Problem statement: Range to output from the entries below: the line containing "right shoulder: (947, 82)" through the line containing "left eye: (1384, 334)". Set it down exactly, ends included, nothing else.

[Keypoint coordinate data]

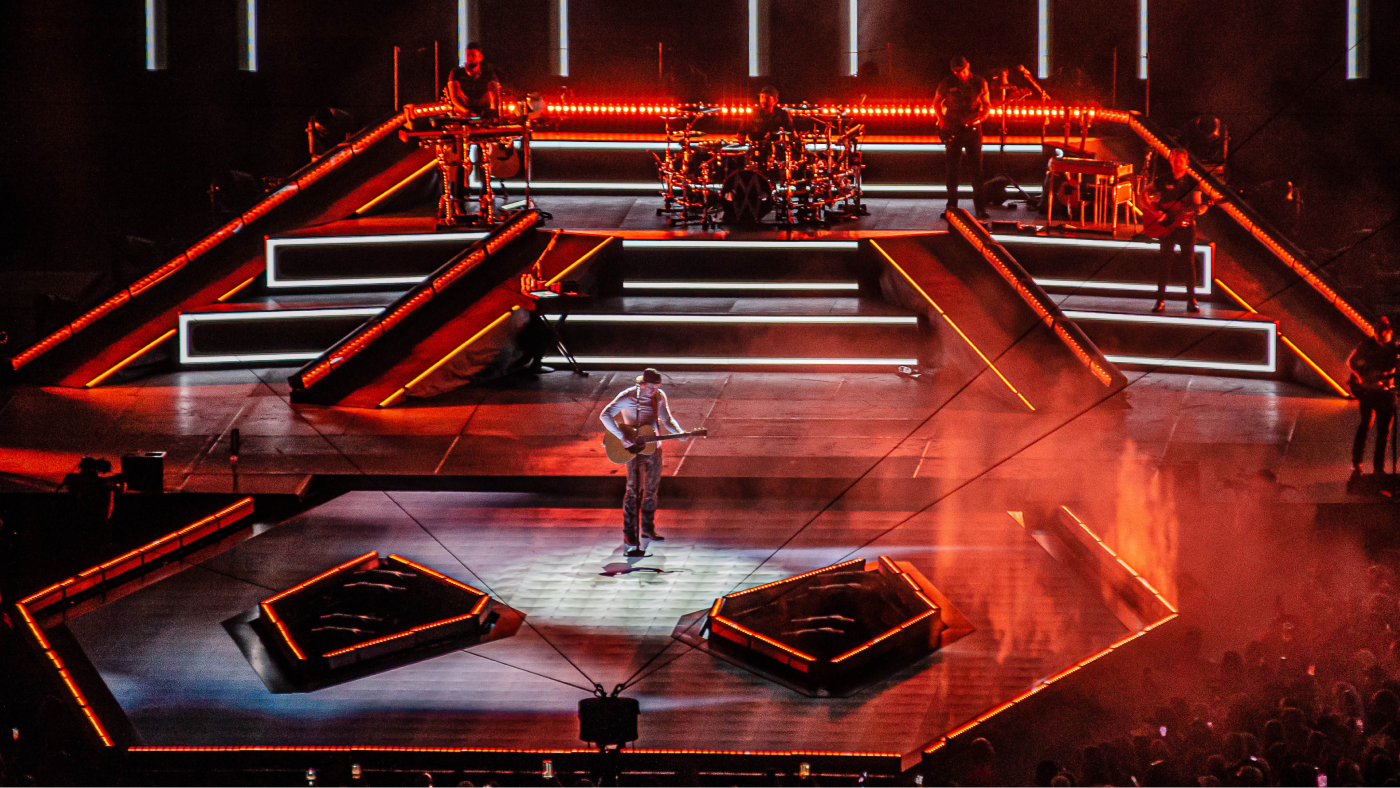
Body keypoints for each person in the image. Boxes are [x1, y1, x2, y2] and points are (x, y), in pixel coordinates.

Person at [600, 369, 686, 556]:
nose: (654, 390)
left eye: (657, 387)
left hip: (654, 447)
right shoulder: (628, 396)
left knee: (652, 490)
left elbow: (667, 419)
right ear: (642, 384)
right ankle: (629, 533)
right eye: (651, 387)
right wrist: (621, 436)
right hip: (634, 450)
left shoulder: (659, 396)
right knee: (633, 491)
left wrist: (679, 432)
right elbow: (605, 415)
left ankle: (647, 528)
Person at [1147, 148, 1209, 313]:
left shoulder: (1193, 182)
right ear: (1170, 161)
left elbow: (1197, 203)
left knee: (1189, 264)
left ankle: (1191, 301)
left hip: (1186, 228)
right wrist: (1154, 212)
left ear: (1187, 162)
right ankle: (1160, 300)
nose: (1177, 163)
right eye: (1174, 160)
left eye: (1180, 160)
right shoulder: (1162, 179)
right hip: (1167, 228)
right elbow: (1144, 193)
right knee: (1164, 264)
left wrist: (1202, 208)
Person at [933, 57, 992, 220]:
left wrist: (979, 118)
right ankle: (951, 207)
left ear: (968, 66)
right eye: (956, 72)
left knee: (976, 170)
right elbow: (936, 103)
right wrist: (941, 119)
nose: (960, 74)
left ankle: (980, 207)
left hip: (973, 129)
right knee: (952, 170)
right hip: (953, 128)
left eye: (962, 70)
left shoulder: (980, 83)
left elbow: (987, 106)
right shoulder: (947, 82)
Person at [1348, 317, 1397, 478]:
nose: (1381, 337)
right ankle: (1357, 463)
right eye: (1378, 334)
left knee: (1383, 431)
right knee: (1366, 426)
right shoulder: (1367, 345)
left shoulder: (1394, 348)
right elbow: (1352, 362)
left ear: (1389, 332)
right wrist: (1362, 376)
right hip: (1369, 391)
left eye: (1384, 334)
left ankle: (1378, 468)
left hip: (1385, 392)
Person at [741, 85, 797, 162]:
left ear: (775, 100)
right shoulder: (752, 115)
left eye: (767, 98)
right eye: (762, 97)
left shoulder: (783, 115)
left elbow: (792, 135)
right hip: (756, 155)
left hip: (778, 155)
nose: (763, 101)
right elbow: (740, 136)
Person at [446, 43, 502, 118]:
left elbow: (494, 96)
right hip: (463, 114)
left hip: (484, 112)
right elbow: (455, 98)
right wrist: (468, 112)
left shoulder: (489, 74)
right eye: (468, 55)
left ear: (480, 57)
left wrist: (493, 114)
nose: (470, 58)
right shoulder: (456, 73)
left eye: (473, 55)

Completed task:
right shoulder: (947, 82)
Person at [1348, 317, 1397, 478]:
nose: (1381, 337)
right ankle: (1357, 463)
right eye: (1378, 334)
left knee: (1383, 431)
right knee: (1366, 426)
right shoulder: (1367, 345)
left shoulder: (1394, 348)
right elbow: (1352, 362)
left ear: (1389, 332)
right wrist: (1362, 376)
right hip: (1369, 391)
left eye: (1384, 334)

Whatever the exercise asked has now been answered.